How to avoid double counting when loading the values into the linear system?

Thanks for your question.
I'm not 100% sure if this will answer it, but maybe it will help if I describe a little what happens when the code is run in parallel.
Each partition has access to the nodes that it 'owns' as well as 'ghost' nodes at the interfaces, which are updated each time that the processor communicates with the other processors. During the computation, it only has access to the nodes stored on that processor. This means that each processor will compute the flux using the ghost nodes at the interface - this does mean that other processors are also computing that same flux at the same time.

This is a cost of parallelism - there will always be some inefficiency introduced at the interfaces between partitions. An alternative would be to have one processor calculate the flux, and then communicate that across processors, however since communication is usually more time-consuming than computations (and since each processor would have to sit around waiting for the another one to compute the flux it needs to proceed) it is often more efficient to have some repeated calculations.

[paulzhang]

Hi Heather,

Thank you very much for taking your time trying to clarify the question in details. That makes a lot of sense to me.

Besides the efficiency issue, I was not quite sure how the linear system is constructed in SU2. Are we solving a huge global linear system Ax=b for all of the nodes which are indexed in the original mesh, now coupled in the linear system and therefore solved at the same time (So there is only ONE linear system no matter in serial or parallel), OR we just solve small local ones of Ax=b for each partition on each processor. In this way, we take advantage of parallelism by solving a reduced size linear system, but the node connecting the halo may lose part of the Jacobian information contributed by the update of its real "neighbor" solved in another processor?

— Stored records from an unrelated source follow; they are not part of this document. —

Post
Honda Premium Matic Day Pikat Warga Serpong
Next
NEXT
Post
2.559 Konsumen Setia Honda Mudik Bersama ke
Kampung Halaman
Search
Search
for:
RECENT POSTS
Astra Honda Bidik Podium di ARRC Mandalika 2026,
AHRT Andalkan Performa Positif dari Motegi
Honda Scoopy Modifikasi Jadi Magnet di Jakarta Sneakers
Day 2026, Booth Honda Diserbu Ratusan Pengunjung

I guess it is the second approach that we use in SU2. Is that right?

Again, your help is highly appreciated.
Paul

Quote:

Originally Posted by hlk

Thanks for your question.
I'm not 100% sure if this will answer it, but maybe it will help if I describe a little what happens when the code is run in parallel.
Each partition has access to the nodes that it 'owns' as well as 'ghost' nodes at the interfaces, which are updated each time that the processor communicates with the other processors. During the computation, it only has access to the nodes stored on that processor. This means that each processor will compute the flux using the ghost nodes at the interface - this does mean that other processors are also computing that same flux at the same time.

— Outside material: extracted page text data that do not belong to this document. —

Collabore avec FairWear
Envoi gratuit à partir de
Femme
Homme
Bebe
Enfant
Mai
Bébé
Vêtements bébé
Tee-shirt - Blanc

This is a cost of parallelism - there will always be some inefficiency introduced at the interfaces between partitions. An alternative would be to have one processor calculate the flux, and then communicate that across processors, however since communication is usually more time-consuming than computations (and since each processor would have to sit around waiting for the another one to compute the flux it needs to proceed) it is often more efficient to have some repeated calculations.